I don't have pass-through but basically default QXL Libvirt VM (virt-manager) just weeks ago created.
<libosinfo:libosinfo xmlns:libosinfo="http://libosinfo.org/xmlns/libvirt/domain/1.0">
<libosinfo:os id="http://microsoft.com/win/10"/>
</libosinfo:libosinfo>
...
<cpu mode="host-model" check="none"/>
...
<video>
<model type="qxl" ram="65536" vram="65536" vgamem="16384" heads="1" primary="yes"/>
<address type="pci" domain="0x0000" bus="0x00" slot="0x01" function="0x0"/>
</video>
this sounds related:
https://www.reddit.com/r/VFIO/comments/gf9cay/qemukvm_windows_10_guest_got_very_very_laggy_arch/
btw dmesg shows nothing special and linux runs as fast as ever...
This sounds like a different issue to OP. Might be better suited to the forums, in fact there's already a thread:
https://bbs.archlinux.org/viewtopic.php?id=255489
Things to check for Win10 VM's:
- virtio is a must (both network and storage) with appropriate drivers
- if not using VGA passthrough, QXL drivers are a must
- audio is often flakey. As a test, try (temporarily) removing virtual sound card (ich9) and see if problem repros.

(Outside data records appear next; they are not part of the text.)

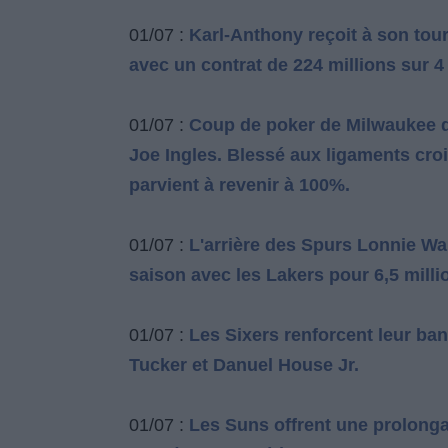
01/07 :
Karl-Anthony reçoit à son to
avec un contrat de 224 millions sur 4
01/07 :
Coup de poker de Milwaukee qu
Joe Ingles. Blessé aux ligaments crois
parvient à revenir à 100%.
01/07 :
L'arrière des Spurs Lonnie Wa
saison avec les Lakers pour 6,5 milli
01/07 :
Les Sixers renforcent leur ba
Tucker et Danuel House Jr.
01/07 :
Les Suns offrent une prolonga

DPC Latency Checker's in Windows found big issues with the sound, network and storage drivers so I have also tested not using virtio and it has the same issue.
I tried downgrading qemu but I think there are other packages that need to be downgraded because it was complaining about missing libraries.
what errors do you see?
It seems to be working great now. I will know more when I use it all day with Visual Studio on Monday for work.
I run my Win10 VM with io=threads and don't see the issue.
Options to test:
1. run your VM's with io='threads' in the XML for the disk.
2. build qemu with `--disable-linux-io-uring'
3. remove liburing from deps and rebuild qemu (same effect as 2)
[Code]
<disk type="file" device="disk">
<driver name="qemu" type="qcow2" io="threads"/>
<source file="/run/media/Daten/VM/win10-buero.qcow2"/>
<backingStore/>
<target dev="sda" bus="sata"/>
<address type="drive" controller="0" bus="0" target="0" unit="0"/>
</disk>
[/Code]
but playing Fullhd vid made VM stuck after around 2,5 minutes.
Yeah sorry, I now understand that won't work.
It appears io_uring is used in at least 2 places in latest qemu:
1. block driver
2. fd monitoring
1 is a tunable and therefore optional. 2 is not AFAICT, and this is the bit apparently upsetting Win10 VM's.
Seeing as multiple folks are affected, it's probably best if Arch disable io_uring for the time being (until upstream can look at @wkchu's bug report [1] and hopefully fix it).
@Anatol, what do you think? Simply removing liburing from _headlessdeps and rebuilding will do the trick.
[1]: https://bugs.launchpad.net/qemu/+bug/1877716
Sounds good to me. liburing has been disabled and pushed to [testing] as qemu-5.0.0-6. Please take a look and let me know if it fixed the issue for you.
Please keep io_uring support in place. There are people who use it. Thanks.
Please re-read my comments above. The problematic io_uring usage is in the file descriptor monitoring portion of qemu. This part *cannot* be disabled (at least that I can see - but maybe it can be patched out?). Yes, it's unfortunate for those who want to utilise it in block I/O, but hopefully this disablement will only be short term temporary.
For me it is resolved now! Thanks a bunch to all of you!
We definitely interested to see it enabled. But this is going to be done once this feature stabilized and does not cause any major issues to our users.
Once https://bugs.launchpad.net/qemu/+bug/1877716 is resolved we will reconsider enabling this feature.
Running qemu-5.0.0-6 from [testing] for nearly two hours now and the bug appears to be gone. Thanks.